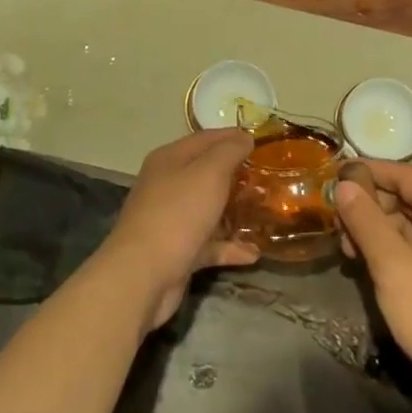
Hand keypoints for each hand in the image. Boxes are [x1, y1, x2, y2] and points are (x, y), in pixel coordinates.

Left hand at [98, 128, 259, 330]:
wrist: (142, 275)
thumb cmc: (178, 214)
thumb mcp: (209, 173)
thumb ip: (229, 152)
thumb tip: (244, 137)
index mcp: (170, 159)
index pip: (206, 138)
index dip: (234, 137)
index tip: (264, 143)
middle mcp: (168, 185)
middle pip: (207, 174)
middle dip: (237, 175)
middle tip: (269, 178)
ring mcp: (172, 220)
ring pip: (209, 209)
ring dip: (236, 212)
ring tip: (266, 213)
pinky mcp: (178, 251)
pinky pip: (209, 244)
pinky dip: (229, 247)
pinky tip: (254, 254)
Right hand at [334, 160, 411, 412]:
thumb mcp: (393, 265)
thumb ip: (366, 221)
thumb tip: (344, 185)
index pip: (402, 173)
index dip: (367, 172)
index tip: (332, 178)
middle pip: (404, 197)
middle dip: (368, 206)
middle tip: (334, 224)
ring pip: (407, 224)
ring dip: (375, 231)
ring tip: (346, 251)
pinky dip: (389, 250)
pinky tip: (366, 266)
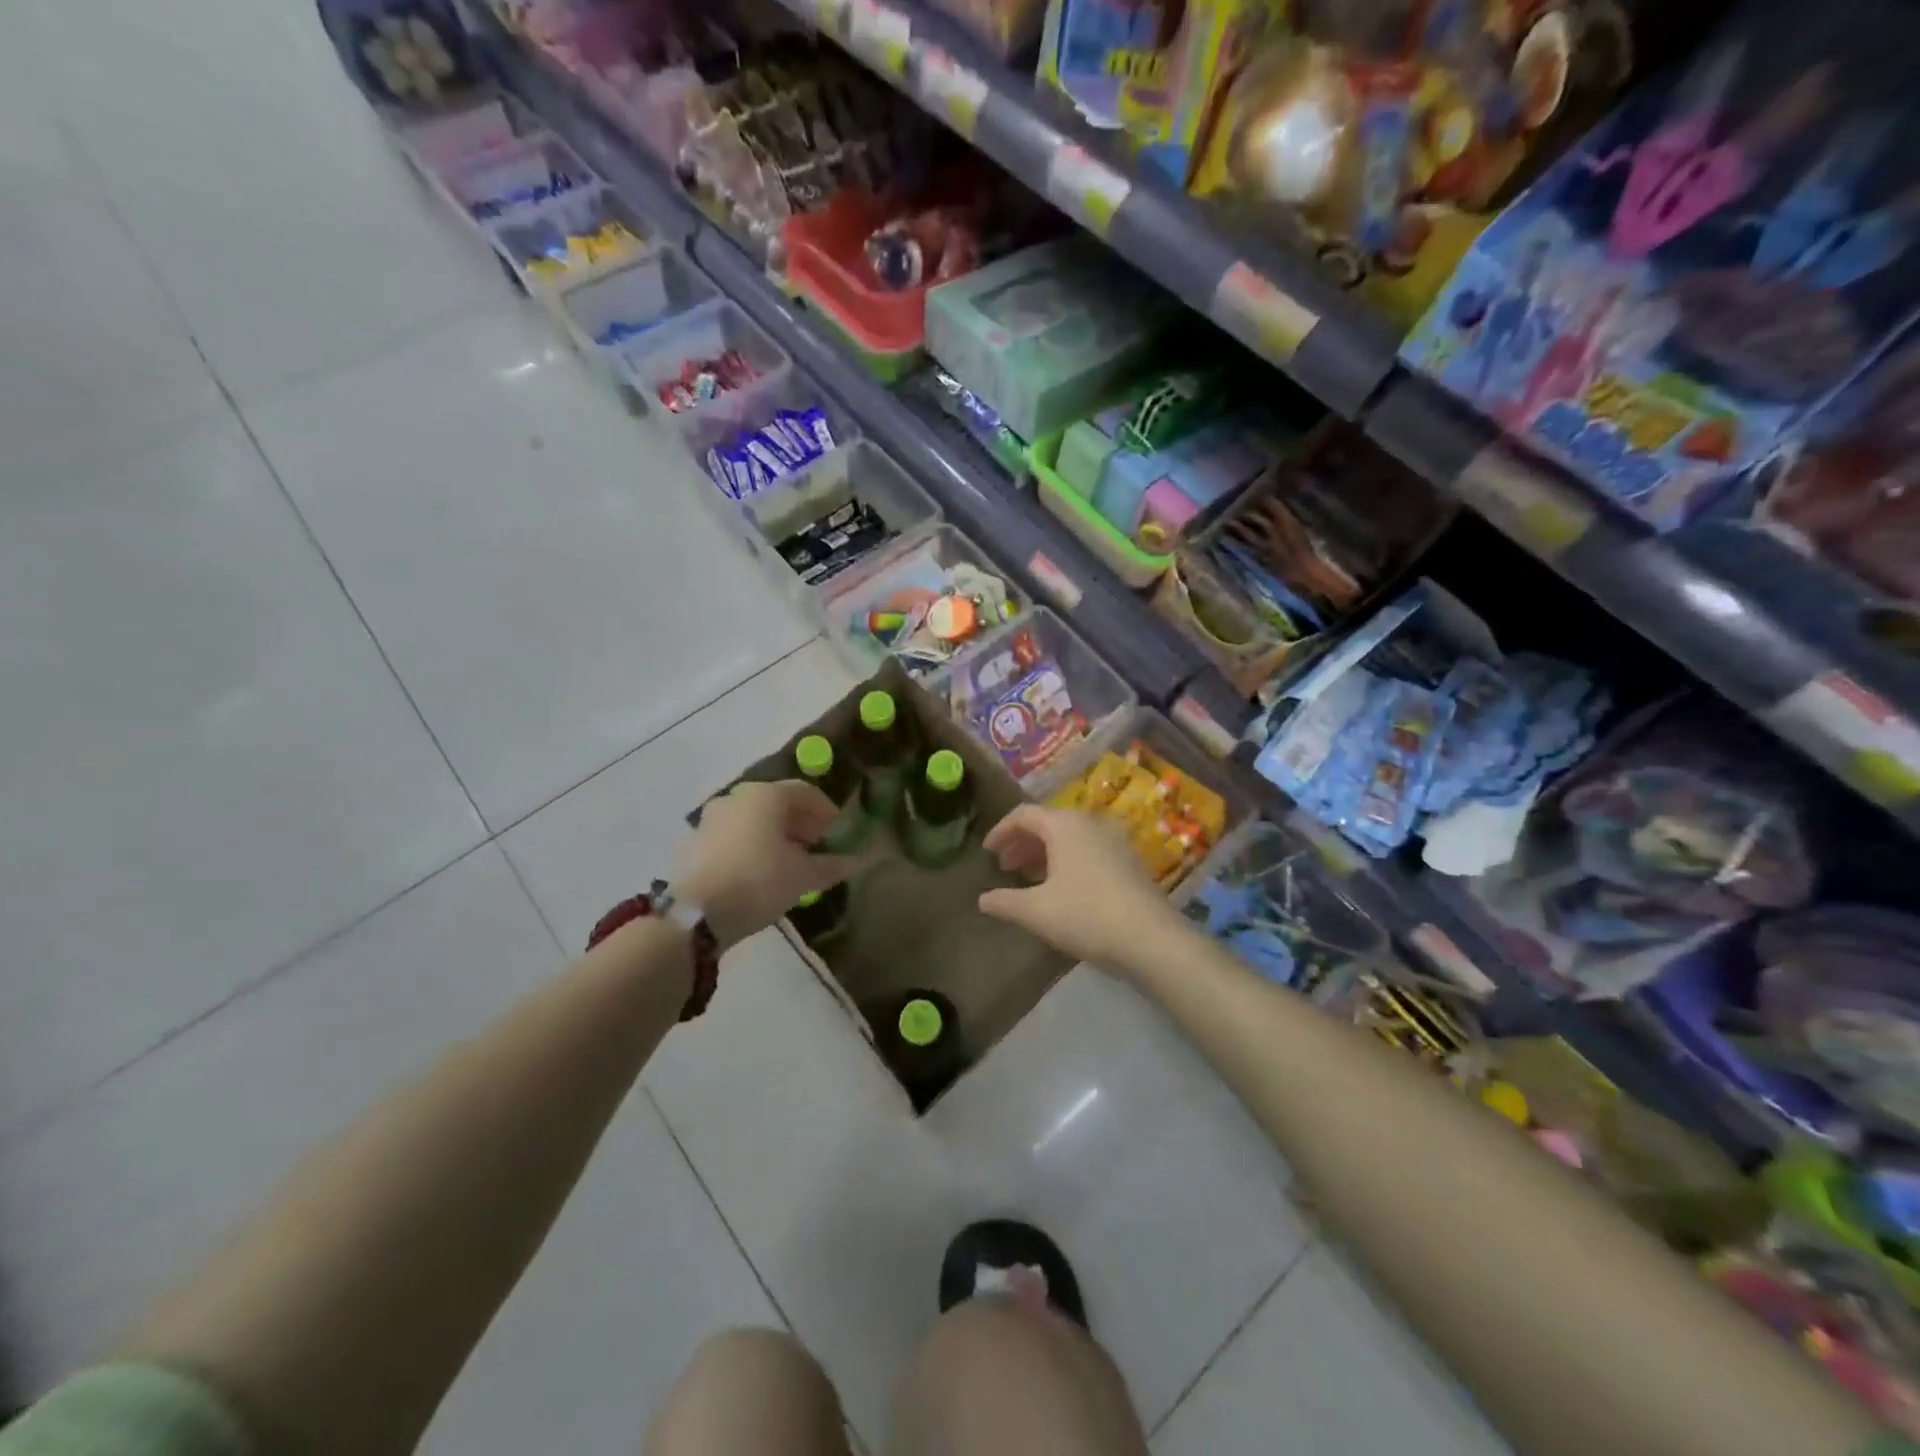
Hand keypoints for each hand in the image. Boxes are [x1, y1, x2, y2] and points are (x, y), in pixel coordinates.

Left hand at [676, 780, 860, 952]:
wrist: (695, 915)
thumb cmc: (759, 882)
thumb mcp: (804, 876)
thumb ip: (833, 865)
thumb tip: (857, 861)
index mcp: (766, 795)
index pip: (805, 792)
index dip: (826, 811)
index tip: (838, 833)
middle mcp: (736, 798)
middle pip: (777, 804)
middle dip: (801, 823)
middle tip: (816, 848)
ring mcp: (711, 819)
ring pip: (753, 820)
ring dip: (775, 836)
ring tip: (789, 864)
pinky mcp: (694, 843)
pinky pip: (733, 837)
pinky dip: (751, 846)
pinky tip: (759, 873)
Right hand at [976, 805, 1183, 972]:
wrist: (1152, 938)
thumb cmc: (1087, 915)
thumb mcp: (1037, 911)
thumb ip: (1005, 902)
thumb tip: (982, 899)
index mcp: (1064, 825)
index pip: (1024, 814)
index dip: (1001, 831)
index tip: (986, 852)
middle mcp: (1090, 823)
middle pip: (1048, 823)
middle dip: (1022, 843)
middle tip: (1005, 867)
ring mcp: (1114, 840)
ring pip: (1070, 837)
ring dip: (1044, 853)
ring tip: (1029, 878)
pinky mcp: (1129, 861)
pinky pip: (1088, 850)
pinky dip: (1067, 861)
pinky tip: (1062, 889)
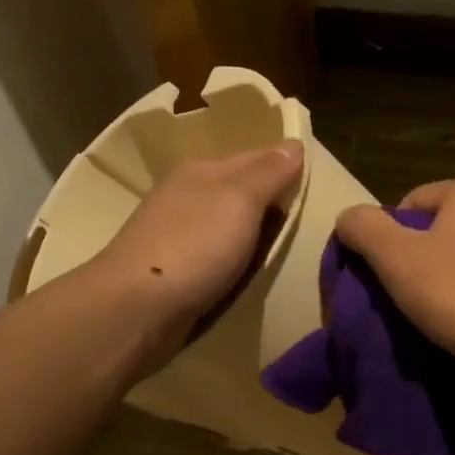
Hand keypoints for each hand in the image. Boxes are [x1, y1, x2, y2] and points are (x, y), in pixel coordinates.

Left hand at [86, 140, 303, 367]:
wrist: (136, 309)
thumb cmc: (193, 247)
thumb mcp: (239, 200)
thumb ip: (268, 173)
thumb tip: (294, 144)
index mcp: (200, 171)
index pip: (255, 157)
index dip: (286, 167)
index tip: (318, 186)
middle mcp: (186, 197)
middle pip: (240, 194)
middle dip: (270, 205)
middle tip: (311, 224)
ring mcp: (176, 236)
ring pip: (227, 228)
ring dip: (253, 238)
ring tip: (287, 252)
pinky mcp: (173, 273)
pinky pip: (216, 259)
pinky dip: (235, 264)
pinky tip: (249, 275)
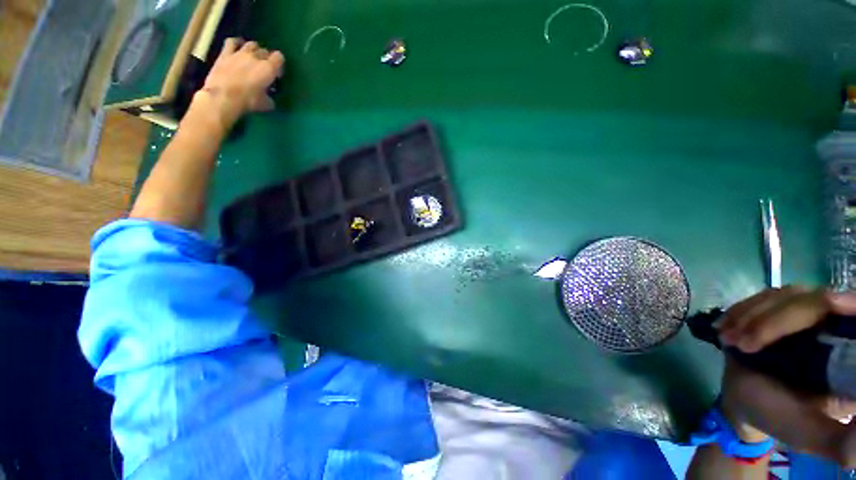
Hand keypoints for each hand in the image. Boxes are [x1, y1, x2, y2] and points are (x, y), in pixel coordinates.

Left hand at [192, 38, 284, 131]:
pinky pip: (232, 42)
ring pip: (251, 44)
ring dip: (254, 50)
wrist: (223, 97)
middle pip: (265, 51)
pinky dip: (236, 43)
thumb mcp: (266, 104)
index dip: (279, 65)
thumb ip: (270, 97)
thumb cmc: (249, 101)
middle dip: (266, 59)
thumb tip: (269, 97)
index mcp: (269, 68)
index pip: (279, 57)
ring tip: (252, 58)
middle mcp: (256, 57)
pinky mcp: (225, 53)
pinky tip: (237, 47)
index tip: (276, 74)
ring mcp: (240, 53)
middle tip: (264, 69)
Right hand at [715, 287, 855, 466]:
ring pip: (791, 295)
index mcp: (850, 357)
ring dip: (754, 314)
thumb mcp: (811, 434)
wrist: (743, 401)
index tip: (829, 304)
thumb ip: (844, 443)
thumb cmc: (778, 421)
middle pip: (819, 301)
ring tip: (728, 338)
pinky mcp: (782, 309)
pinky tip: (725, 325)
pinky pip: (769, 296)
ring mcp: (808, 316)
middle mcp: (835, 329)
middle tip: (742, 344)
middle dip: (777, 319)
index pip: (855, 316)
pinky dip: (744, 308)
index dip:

**PROMPT**
Could you set down exactly the lines above, from the one containing "pinky mcp: (782, 309)" through the last, including both and nothing else?

**TASK OUTPUT**
pinky mcp: (782, 309)
pinky tip: (725, 325)
pinky pip: (769, 296)
ring mcp: (808, 316)
middle mcp: (835, 329)
middle tip: (742, 344)
middle dip: (777, 319)
index pip: (855, 316)
pinky dip: (744, 308)
index dip:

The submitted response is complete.